=== Assigned task ===
Apart from the images, output the data below exactly.

*** Given information ***

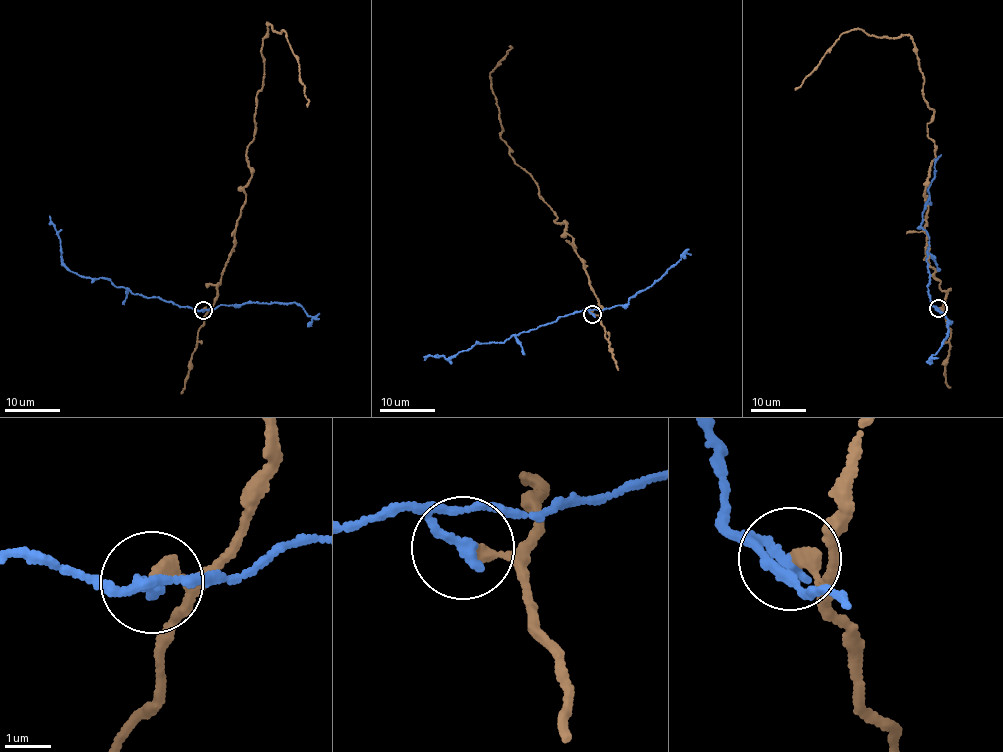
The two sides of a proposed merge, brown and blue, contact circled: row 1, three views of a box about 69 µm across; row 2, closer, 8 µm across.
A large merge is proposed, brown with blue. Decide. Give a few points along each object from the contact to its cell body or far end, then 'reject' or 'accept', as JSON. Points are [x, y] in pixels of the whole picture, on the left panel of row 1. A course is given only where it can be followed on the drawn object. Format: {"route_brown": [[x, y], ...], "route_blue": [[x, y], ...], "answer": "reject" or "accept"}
{"route_brown": [[203, 310], [217, 295], [234, 247], [251, 176], [246, 150], [263, 81], [266, 24], [287, 33], [307, 107]], "route_blue": [[203, 310], [134, 294], [106, 278], [91, 280], [75, 274], [62, 261], [61, 243], [50, 216]], "answer": "reject"}

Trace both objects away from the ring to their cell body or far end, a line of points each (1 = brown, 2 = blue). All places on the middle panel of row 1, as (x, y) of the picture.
1: (593, 314), (601, 308), (566, 224), (553, 220), (500, 137), (489, 73), (510, 46)
2: (593, 314), (583, 309), (505, 341), (476, 343), (448, 359), (440, 355), (429, 355), (425, 359)

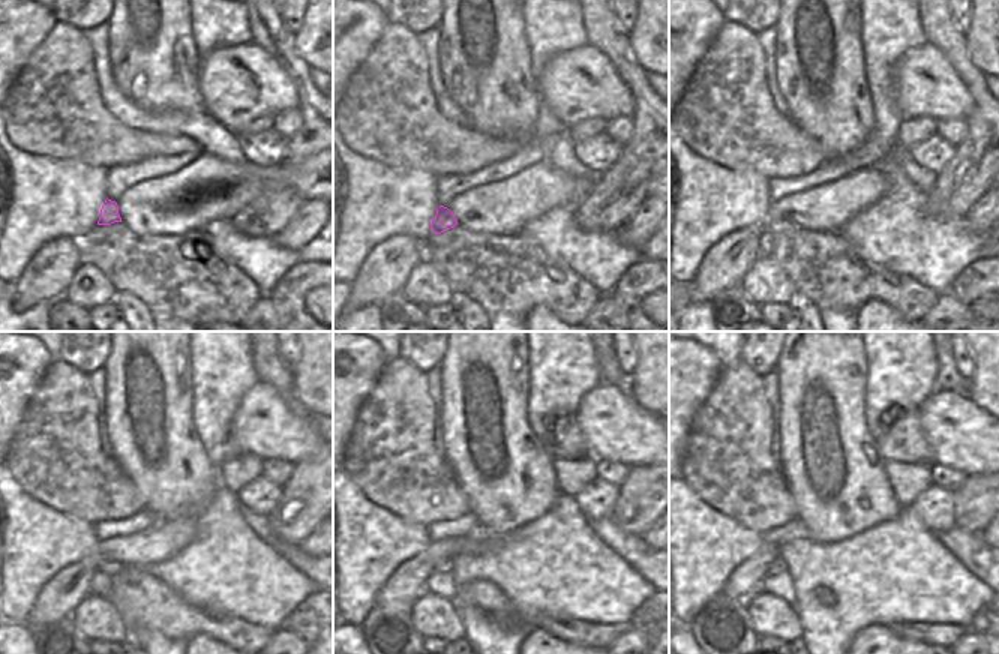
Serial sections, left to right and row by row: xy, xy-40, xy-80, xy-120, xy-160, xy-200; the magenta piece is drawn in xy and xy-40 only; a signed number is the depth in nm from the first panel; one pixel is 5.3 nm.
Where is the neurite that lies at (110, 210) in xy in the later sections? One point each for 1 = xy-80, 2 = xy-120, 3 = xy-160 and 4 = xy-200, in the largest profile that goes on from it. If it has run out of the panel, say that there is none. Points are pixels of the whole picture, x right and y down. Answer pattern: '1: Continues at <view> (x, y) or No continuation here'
1: Continues at xy-80 (771, 225)
2: Continues at xy-120 (111, 567)
3: Continues at xy-160 (443, 566)
4: Continues at xy-200 (777, 566).

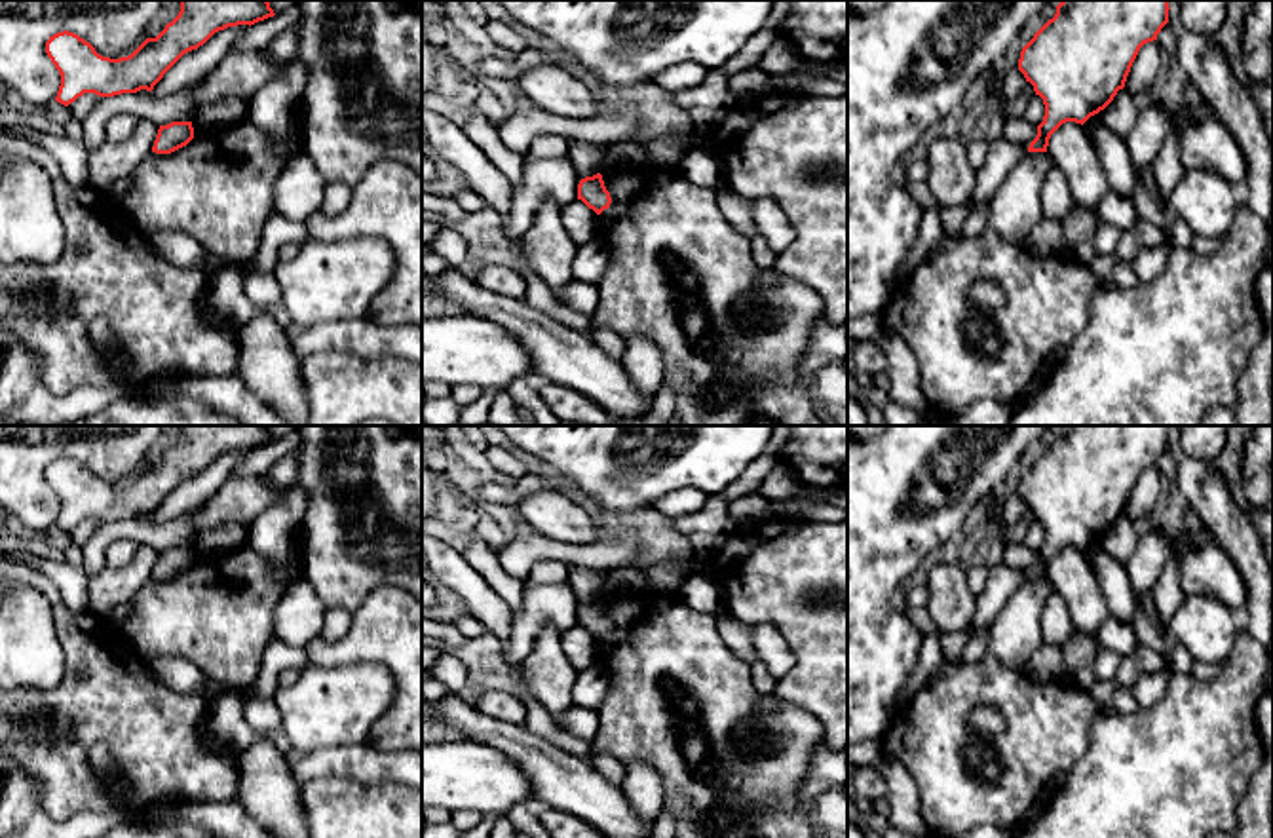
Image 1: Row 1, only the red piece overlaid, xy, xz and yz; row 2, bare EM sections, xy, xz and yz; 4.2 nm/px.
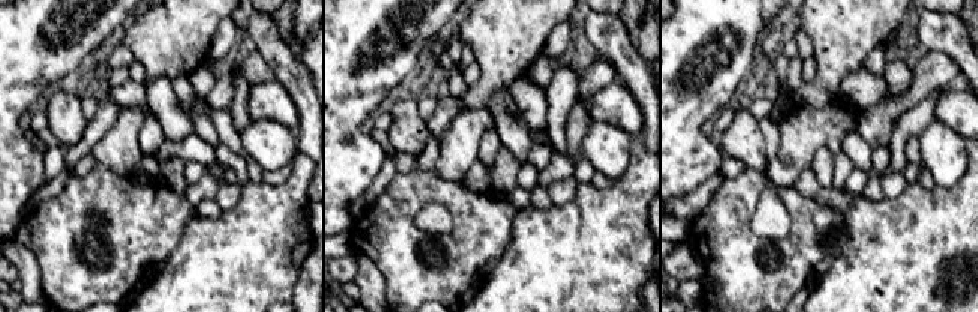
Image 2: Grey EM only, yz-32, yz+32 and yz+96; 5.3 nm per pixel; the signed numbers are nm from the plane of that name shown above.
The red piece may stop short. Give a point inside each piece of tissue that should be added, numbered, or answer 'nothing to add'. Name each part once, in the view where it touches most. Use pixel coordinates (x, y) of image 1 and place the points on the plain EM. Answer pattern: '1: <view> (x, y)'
nothing to add

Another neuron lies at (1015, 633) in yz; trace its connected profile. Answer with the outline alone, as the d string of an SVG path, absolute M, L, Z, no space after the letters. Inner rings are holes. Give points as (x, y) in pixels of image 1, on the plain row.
M1026 578L986 625L988 652L1009 669L1024 669L1045 644L1041 618L1054 593L1049 578Z

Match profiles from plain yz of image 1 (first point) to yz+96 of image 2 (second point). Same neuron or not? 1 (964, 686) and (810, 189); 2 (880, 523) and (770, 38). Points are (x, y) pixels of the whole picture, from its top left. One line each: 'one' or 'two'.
1: two
2: two

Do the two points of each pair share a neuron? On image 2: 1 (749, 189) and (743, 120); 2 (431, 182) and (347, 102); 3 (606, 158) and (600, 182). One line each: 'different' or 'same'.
1: different
2: different
3: different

*** End of Given information ***

=== Solution for this task ===
The two sides of a proposed merge, brown and blue, contact circled: row 1, three views of a box about 69 µm across; row 2, closer, 8 µm across.
A large merge is proposed, brown with blue. Decide. Give a few points along each object from the contact to its cell body or far end, then 'reject' or 'accept', as JSON. Points are [x, y] in pixels of the whole picture, on the left panel of row 1. A course is given only where it can be followed on the drawn object. Format: {"route_brown": [[x, y], ...], "route_blue": [[x, y], ...], "answer": "reject" or "accept"}
{"route_brown": [[203, 310], [217, 295], [234, 247], [251, 176], [246, 150], [263, 81], [266, 24], [287, 33], [307, 107]], "route_blue": [[203, 310], [134, 294], [106, 278], [91, 280], [75, 274], [62, 261], [61, 243], [50, 216]], "answer": "reject"}

Trace both objects away from the ring to their cell body or far end, a line of points each (1 = brown, 2 = blue). All places on the middle panel of row 1, as (x, y) of the picture.
1: (593, 314), (601, 308), (566, 224), (553, 220), (500, 137), (489, 73), (510, 46)
2: (593, 314), (583, 309), (505, 341), (476, 343), (448, 359), (440, 355), (429, 355), (425, 359)

Serial sections, left to right and row by row: xy, xy-40, xy-80, xy-120, xy-160, xy-200; the magenta piece is drawn in xy and xy-40 only; a signed number is the depth in nm from the first panel; one pixel is 5.3 nm.
Where is the neurite that lies at (110, 210) in xy in the later sections? One point each for 1 = xy-80, 2 = xy-120, 3 = xy-160 and 4 = xy-200, in the largest profile that goes on from it. If it has run out of the panel, say that there is none. Points are pixels of the whole picture, x right and y down. Answer pattern: '1: Continues at <view> (x, y) or No continuation here'
1: Continues at xy-80 (771, 225)
2: Continues at xy-120 (111, 567)
3: Continues at xy-160 (443, 566)
4: Continues at xy-200 (777, 566).

Image 1: Row 1, only the red piece overlaid, xy, xz and yz; row 2, bare EM sections, xy, xz and yz; 4.2 nm/px.
Image 2: Grey EM only, yz-32, yz+32 and yz+96; 5.3 nm per pixel; the signed numbers are nm from the plane of that name shown above.
The red piece may stop short. Give a point inside each piece of tissue that should be added, numbered, or answer 'nothing to add'. Name each part once, in the view where it touches most. Use pixel coordinates (x, y) of image 1 and place the points on the plain EM. Answer pattern: '1: <view> (x, y)'
nothing to add

Another neuron lies at (1015, 633) in yz; trace its connected profile. Answer with the outline alone, as the d string of an SVG path, absolute M, L, Z, no space after the letters. Inner rings are holes. Give points as (x, y) in pixels of image 1, on the plain row.
M1026 578L986 625L988 652L1009 669L1024 669L1045 644L1041 618L1054 593L1049 578Z

Match profiles from plain yz of image 1 (first point) to yz+96 of image 2 (second point). Same neuron or not? 1 (964, 686) and (810, 189); 2 (880, 523) and (770, 38). Points are (x, y) pixels of the whole picture, from its top left. One line each: 'one' or 'two'.
1: two
2: two

Do the two points of each pair share a neuron? On image 2: 1 (749, 189) and (743, 120); 2 (431, 182) and (347, 102); 3 (606, 158) and (600, 182). One line each: 'different' or 'same'.
1: different
2: different
3: different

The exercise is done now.